You may easily find that the value of the counter can be 4 as well through other combinations of interleaved execution of counter ++ and counter --.

Hence the value of the counter depends on the order of execution that is out of the user’s control (the order of execution depends on the kernel’s scheduling handler, unknown to the user).

In such a situation where several processes access and manipulate the same data concurrently and the outcome of the execution depends on the particular order in which the access takes place, is called a race condition.

A race condition is NOT desirable. We need to perform process synchronization and coordination among cooperating processes (or equivalently, threads cooperation) to avoid the race condition.

The Critical Section Problem

We define the regions in a program whereby atomicity must be guaranteed as the critical section.

Consider a system consisting of n processes {P0, P1,..., Pn−1}. Each process may have a segment of instructions, called a critical section (CS). The important feature of the system is that when one process is executing its critical section, no other process is allowed to execute its critical section.

In the consumer producer sample code above, the critical section in the producer’s code is the instruction counter++ while the critical section in the consumer’s code is counter-—.

In the critical section the (asynchronous) processes may be:

  • Changing common variables,
  • Updating a shared table,
  • Writing to a common file, and so on.

To support the CS, we need to design a protocol that the processes can use to cooperate or synchronize.

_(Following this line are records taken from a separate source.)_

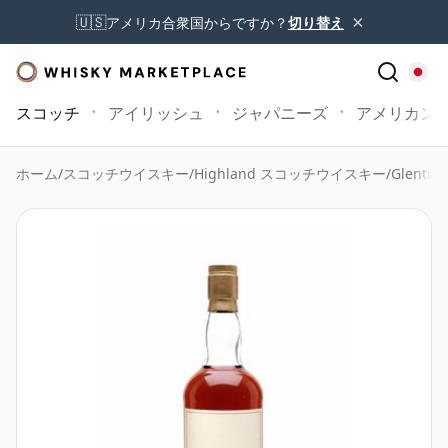
×
🇺🇸
アメリカ合衆国からですか？
切り替え
スコッチ
アイリッシュ
ジャパニーズ
アメリカン
ホーム
/
スコッチウイスキー
/
Highland スコッチウイスキー
/
Glenturr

It is a challenging problem to guarantee a critical section. Therefore, having a critical section in your program is a problem, and it requires complex synchronisation solutions.

There are two basic forms of synchronization:

  • The mutual exclusion: No other processes can execute the critical section if there is already one process executing it.
  • Condition synchronization: Synchronize the execution of a process in a CS based on certain conditions instead.

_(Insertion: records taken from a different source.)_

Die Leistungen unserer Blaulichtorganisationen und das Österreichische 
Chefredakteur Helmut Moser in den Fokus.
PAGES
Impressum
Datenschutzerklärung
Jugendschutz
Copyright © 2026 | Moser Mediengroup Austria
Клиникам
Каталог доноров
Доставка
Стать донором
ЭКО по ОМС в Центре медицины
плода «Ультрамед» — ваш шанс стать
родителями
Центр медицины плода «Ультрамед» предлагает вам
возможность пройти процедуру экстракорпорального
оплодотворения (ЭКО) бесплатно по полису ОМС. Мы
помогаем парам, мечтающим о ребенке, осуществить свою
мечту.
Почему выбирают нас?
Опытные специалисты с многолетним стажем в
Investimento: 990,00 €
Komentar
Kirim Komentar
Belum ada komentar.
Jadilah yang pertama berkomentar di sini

Requirements for CS Solution

A solution to guarantee a critical-section must satisfy the following three requirements:

  • Mutual exclusion (mutex): No other processes can execute the critical section if there is already one process executing it (in the case of condition synchronization, this is adjusted accordingly)
  • Progress: If there’s no process in the critical section, and some other processes wish to enter, we need to grant this permission and we cannot postpone the permission indefinitely.
  • Bounded waiting: If process A has requested to enter the CS, there exists a bound on the number of times other processes are allowed to enter the CS before A. This implies that CS is also of a finite length, it cannot loop forever and will exit after a finite number of instructions.

Properties

The requirements above result in the following property to a CS solution:

  • Safety property: no race condition
  • Liveness property: a program with proper CS solution will not hang forever (because technically no progress IS mutex).

Solution Template

The solution template to a CS problem is as follows:

while(true){

   [ENTRY SECTION]
      CRITICAL SECTION ...
      ...
   [EXIT SECTION]
      REMAINDER SECTION ...
      ...
}

The protocol to approach a CS in general causes the process to:

  • Request for permission to enter the section (entry section).
  • Execute the critical section when the request is granted
  • Exit the CS solution
  • There may exist an remainder section

The rest of the program that is not part of the critical section is called the remainder section.